Although a passable substitute for high extraction flour is some mixture of whole wheat and white flour, it still is quite different from a true high extraction flour. In fact, a much closer approximation is to mix white flour with wheat germ and first clear flour and maybe some amount of bran, depending on what "extraction percentage" you want to simulate. As a rough approximation, you could say that a 50/50 mix of white and whole wheat flour has about the same ash content as Golden Buffalo, but the 50/50 blend would have half of the outer endosperm (approximated by first clear flour), and half of the germ but a much larger proportion of bran compared to Golden Buffalo flour.
Golden Buffalo flour is about halfway between white flour and whole wheat flour in ash content, with much of the bran removed, but not all. To produce substitutes for high extraction flours that have a lower ash content than Golden Buffalo, you can then reduce the ash content further by mixing white flour to get a lower extraction subsitute that is closer to in composition to any given high extraction flour with a lower extraction percentage. Also, you can add a little bran to raise the ash content if you want.
Lately, I've been playing with making my own high extraction flours by milling and then sifting them myself, using a gradual reduction milling and sifting process, which is the theme of a few recent blog entries.
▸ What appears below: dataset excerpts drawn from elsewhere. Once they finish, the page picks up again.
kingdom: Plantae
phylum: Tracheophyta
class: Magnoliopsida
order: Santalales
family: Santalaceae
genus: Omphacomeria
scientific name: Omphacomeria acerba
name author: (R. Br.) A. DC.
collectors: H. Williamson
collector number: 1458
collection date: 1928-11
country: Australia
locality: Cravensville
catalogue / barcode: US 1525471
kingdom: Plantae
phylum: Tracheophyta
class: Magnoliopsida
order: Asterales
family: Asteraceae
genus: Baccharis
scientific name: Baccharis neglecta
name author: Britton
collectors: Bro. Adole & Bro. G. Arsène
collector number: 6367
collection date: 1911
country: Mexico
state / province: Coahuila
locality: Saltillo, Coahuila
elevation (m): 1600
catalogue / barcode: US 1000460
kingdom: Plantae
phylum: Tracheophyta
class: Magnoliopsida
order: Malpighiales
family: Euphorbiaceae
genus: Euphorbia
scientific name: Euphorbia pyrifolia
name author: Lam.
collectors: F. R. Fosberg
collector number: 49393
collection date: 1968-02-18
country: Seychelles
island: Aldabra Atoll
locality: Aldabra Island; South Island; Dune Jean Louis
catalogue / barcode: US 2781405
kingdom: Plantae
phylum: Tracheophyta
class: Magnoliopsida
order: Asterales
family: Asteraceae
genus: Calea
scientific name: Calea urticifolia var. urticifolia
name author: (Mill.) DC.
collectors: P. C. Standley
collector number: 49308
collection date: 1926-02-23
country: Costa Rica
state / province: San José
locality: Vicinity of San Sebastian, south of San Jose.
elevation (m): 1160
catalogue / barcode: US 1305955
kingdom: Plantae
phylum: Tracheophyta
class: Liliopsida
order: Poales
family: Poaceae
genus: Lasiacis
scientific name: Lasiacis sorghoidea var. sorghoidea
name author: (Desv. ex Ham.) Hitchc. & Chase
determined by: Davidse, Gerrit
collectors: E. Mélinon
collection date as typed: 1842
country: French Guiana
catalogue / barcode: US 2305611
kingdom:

I'm not saying it's recommended reading, as it's an eccentric, mostly impractical personal diversion, but if you are interested in stone-ground and sifted high extraction flours, then you may find some good information embedded here and there in those entries. At the very least, the lab results include some analyses that were done on various Heartland Mill, Wheat Montana, and KA flours along the way.
Bill
Golden Buffalo flour
Oh, the Polish Cottage Rye
Oh, the Polish Cottage Rye with Golden Buffalo sounds great. Ok, I've never tried Golden Buffalo unfortunately, but I still like the idea. Perhaps I'll try the Polish Cottage Rye with a whole wheat flour...maybe spelt. Very pretty loaves.
Rye with whole wheat
I would want to be sure to develop the gluten really well. This bread has a very high proportion of rye sour, so it depends on the wheat flour for gluten to get the characteristic crumb.